Derivatives are generally regarded as a very risky investment. Then why is it that the derivative funds are said to be a safe investment with low risk of capital erosion?
- Amrit Lal
The derivatives were originally launched as risk-management instruments. But it is true that if used inappropriately, they are capable of delivering huge losses to an investor. If derivatives are used for hedging purposes (which is what the mutual funds do), they become an effective tool to restrict, or even eliminate the downside of your equity investments. But if you take an unhedged position in derivatives (which is what most of the investors do), then the losses can get magnified if the markets fall.

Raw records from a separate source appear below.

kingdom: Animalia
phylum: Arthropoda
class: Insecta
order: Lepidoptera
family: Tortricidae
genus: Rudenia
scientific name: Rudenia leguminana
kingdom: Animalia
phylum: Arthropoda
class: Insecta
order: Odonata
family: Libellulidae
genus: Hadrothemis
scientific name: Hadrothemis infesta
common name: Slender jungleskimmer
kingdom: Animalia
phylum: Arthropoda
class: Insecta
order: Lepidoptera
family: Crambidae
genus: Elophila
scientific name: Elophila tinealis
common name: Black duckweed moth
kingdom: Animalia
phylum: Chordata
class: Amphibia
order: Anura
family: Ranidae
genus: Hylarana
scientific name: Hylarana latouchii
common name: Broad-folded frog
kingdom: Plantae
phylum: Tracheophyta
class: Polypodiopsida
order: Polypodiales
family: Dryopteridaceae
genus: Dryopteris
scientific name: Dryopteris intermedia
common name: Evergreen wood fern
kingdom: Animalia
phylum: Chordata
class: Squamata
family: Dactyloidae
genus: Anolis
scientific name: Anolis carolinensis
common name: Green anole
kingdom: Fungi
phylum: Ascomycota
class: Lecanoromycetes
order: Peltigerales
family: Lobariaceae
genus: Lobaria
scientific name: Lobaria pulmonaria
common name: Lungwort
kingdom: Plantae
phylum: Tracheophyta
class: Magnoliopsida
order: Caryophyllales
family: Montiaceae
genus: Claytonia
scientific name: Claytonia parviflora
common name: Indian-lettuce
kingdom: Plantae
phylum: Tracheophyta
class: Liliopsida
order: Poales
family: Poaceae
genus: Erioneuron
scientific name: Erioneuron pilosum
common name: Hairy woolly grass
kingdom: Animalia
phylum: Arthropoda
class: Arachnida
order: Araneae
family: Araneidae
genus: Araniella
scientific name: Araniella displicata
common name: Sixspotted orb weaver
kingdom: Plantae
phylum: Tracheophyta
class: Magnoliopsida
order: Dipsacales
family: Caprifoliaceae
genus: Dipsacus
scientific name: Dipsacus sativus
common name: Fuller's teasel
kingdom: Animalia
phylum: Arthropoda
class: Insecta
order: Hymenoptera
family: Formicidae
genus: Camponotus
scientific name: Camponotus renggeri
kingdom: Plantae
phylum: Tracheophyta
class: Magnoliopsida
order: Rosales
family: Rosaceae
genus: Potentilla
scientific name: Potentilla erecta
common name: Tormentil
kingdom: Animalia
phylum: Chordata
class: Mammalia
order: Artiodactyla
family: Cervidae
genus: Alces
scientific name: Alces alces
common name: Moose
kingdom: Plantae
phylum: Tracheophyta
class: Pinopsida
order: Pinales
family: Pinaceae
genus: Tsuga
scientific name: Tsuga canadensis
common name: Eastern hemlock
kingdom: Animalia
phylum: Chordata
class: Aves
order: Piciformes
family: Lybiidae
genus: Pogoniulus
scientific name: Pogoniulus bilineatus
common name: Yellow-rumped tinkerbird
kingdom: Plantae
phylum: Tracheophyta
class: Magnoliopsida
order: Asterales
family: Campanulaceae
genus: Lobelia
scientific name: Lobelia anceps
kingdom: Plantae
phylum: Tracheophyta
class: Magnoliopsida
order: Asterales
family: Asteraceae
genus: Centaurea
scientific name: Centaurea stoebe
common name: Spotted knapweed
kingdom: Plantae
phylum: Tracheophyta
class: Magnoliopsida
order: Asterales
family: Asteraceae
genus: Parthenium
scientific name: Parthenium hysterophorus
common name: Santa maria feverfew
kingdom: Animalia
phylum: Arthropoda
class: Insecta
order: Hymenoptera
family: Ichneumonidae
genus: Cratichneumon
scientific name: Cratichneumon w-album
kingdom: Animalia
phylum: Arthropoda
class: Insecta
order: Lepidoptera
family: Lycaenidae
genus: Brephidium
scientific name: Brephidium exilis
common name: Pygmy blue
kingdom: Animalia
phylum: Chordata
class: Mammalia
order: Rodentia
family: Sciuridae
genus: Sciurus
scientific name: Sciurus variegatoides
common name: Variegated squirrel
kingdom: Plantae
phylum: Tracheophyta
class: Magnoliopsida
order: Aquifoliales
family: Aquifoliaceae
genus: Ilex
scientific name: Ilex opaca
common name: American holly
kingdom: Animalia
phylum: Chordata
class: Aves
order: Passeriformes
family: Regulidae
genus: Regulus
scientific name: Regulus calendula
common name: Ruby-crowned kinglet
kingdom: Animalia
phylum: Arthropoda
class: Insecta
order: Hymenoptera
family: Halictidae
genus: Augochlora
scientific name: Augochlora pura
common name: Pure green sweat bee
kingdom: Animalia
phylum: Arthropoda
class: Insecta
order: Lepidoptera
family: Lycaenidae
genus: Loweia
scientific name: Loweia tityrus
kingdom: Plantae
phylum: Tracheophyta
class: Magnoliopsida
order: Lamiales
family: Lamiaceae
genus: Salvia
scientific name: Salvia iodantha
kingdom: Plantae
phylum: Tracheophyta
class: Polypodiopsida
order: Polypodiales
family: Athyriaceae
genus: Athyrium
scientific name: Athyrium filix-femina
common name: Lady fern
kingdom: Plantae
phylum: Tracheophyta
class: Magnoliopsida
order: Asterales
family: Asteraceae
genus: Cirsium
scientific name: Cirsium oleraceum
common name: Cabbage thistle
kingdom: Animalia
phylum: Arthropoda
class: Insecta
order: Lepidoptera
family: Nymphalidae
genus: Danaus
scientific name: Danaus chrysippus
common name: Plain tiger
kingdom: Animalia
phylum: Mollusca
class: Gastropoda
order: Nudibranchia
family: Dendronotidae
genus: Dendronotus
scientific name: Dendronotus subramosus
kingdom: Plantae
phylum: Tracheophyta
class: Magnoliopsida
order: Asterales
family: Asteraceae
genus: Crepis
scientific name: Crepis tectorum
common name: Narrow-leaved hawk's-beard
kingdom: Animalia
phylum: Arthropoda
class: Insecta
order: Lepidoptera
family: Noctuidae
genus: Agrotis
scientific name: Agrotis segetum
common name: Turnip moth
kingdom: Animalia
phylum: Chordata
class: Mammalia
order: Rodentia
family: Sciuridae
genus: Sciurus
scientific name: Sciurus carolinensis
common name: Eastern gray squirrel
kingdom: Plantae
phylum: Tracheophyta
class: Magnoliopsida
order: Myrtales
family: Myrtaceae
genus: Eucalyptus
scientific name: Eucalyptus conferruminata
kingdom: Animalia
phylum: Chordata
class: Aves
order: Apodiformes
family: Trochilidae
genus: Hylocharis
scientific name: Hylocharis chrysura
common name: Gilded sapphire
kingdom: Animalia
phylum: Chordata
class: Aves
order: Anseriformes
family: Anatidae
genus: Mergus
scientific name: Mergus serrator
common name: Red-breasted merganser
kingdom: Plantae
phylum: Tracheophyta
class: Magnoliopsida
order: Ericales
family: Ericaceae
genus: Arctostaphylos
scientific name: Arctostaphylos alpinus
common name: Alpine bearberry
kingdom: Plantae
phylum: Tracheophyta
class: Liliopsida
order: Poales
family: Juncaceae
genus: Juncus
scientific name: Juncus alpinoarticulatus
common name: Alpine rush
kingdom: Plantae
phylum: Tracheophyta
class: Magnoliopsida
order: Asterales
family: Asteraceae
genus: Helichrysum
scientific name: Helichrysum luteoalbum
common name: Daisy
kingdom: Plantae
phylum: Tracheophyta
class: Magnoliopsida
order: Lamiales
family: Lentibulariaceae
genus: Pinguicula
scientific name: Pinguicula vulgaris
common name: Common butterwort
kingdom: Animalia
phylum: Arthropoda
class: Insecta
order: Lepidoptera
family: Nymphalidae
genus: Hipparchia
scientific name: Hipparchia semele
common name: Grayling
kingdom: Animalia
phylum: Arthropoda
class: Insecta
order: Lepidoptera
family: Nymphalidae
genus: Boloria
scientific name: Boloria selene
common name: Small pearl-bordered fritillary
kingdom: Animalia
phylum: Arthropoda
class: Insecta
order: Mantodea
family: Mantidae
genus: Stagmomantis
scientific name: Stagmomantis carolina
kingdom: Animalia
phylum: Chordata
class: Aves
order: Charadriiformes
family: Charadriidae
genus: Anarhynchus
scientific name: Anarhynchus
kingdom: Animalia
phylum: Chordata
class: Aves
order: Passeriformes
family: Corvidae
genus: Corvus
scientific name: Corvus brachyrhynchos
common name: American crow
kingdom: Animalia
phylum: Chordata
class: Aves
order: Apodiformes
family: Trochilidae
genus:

Derivative instruments are traded in lots (each lot is called a contract) and the rupee value of each lot is Rs 2 lakh or more. And unlike shares, you are not required to pay the full amount to buy a derivative contract. You can do that simply by paying a 15-20 per cent margin. For example, at 15 per cent margin, you can buy a futures contract worth Rs 2 lakh by paying only Rs 30,000. Many investors see this as a wonderful prospect to make quick money by making little investment. To illustrate, if this futures contract appreciates by 10 per cent, the investor will earn Rs 20,000. This translates into a whopping 67 per cent returns on his actual investment of Rs 30,000. This lure of making quick money attracts a lot of knaïve investors towards derivatives. But on the contrary, if the value of futures contract drops by 10 per cent, then it can also inflict a 67 per cent loss to your investment. Therefore derivatives can become a high risk-high return proposition if you take unhedged positions in them.
But mutual funds usually use derivatives to hedge their portfolios. This means that if the markets go up, the fund's gains will be restricted, and if the markets fall, the fund will lose less. This makes such funds a low-risk low-return proposition.